Randomly no connection to internet websites but could ping urls works.

Hi guys.
I know there are some thread similar, but this one is different and very strange.

Randomly, once or twice a day, for about one to 5 minutes, we are loosing connection to internet.
Right after that time every thing go back to normal again.

Few thing to noticed:

1. We still can ping Urls

2. DNS seems to work.

3. Accessing URL which are in the DMZ doesn't work as well.

4. I'm not sure if there are more fore shorter time, but this what i know of from my customers.

 

Any help will be appreciate.
[:)]

Goldy

Parents
  • Shalom Goldy,

    1. Not sure what you mean.  Are these pings to FQDNs on the Internet?

    2. My gut feeling is that cached FQDNs work but that your ISP has a problem and will not allow resolution of un-cached FQDNs.  How is DNS configured compared to DNS best practice?

    3. Are you running split DNS?  Is the Internal-to-DMZ traffic handled by the UTM's web proxy?

    4. Is this happening at multiple locations?

    Cheers - Bob

     
    Sophos UTM Community Moderator
    Sophos Certified Architect - UTM
    Sophos Certified Engineer - XG
    Gold Solution Partner since 2005
    MediaSoft, Inc. USA
  • Hi Bob.
    [:)]

    1. Ping to 8.8.8.8 or Youtube (for example) works.

    2. I don't think it's DNS issue sins dns work fine and resolving are ok. (Ping - google.com, Nslookup...)
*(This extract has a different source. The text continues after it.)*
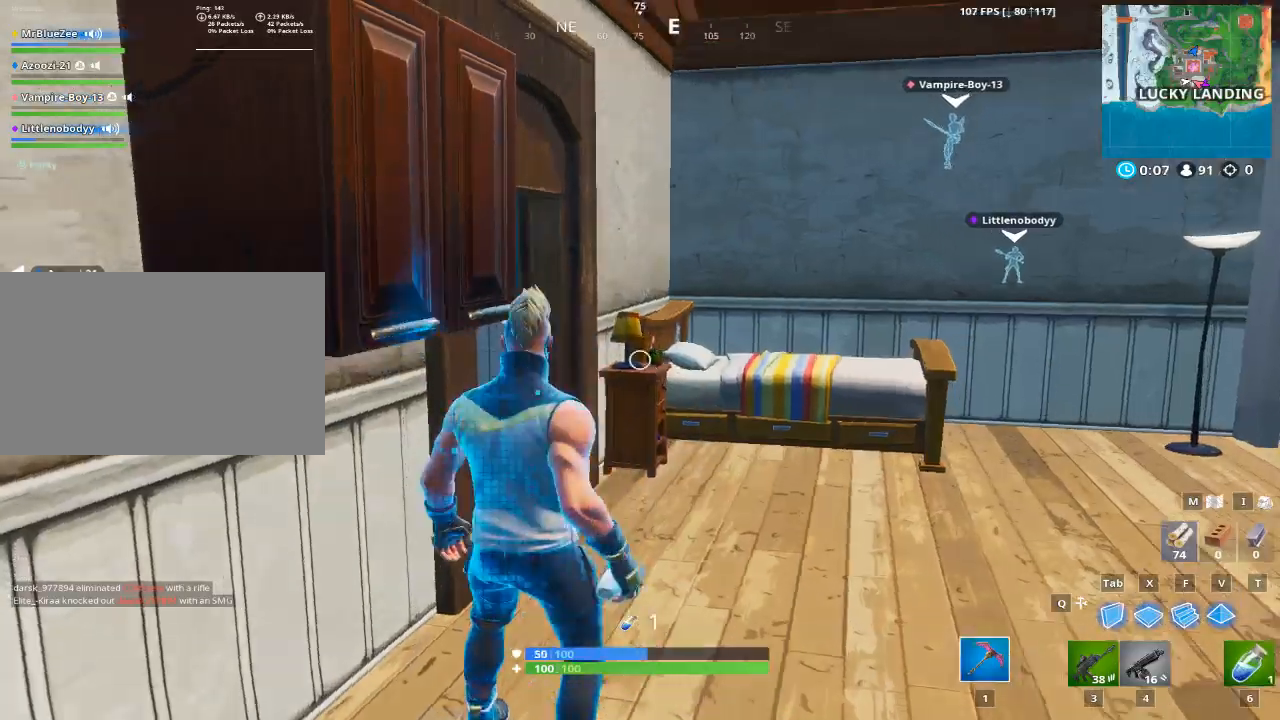
{"keys": ["d"], "mouse": ["left"], "events": [[116, "a", "down"], [350, "mouse_left", "down"], [433, "a", "up"], [433, "d", "down"]]}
    3. strangely, it's comes and go randomly, and for about few seconds to 2 minutes.

    4. When it's happens, it's effect all my Lan.

    5. When it's happens, I can't connect connect to the firewall (web) eather.

    6. When it's happens, I can't connect to to the web service of my mail (In the DMZ).

    7. In all cases, ping still works fine.

    It seems kind of issue with the TCP, since ICMP works.
    Very strange :)

    Thanks

    Yaron Gold

     

  • What does Sophos Support say about this strange phenomenon, Yaron?

    Cheers - Bob

     
    Sophos UTM Community Moderator
    Sophos Certified Architect - UTM
    Sophos Certified Engineer - XG
    Gold Solution Partner since 2005
    MediaSoft, Inc. USA
  • The don't for now. [:D]

    Right now they try to resolve first another issue:

    Root partition is filling up - please check. Current usage: 85%
    HA Status          : HA SLAVE (node id: 2)

    This is something to do with  Postgres in my SLAVE device.
    (That what they think).

    Maybe i'ts all connected.

    I hop so...

  • What version are you on?

    What result do you get from the following?  Also, run the same command after switching to the Slave with ha_utils ssh.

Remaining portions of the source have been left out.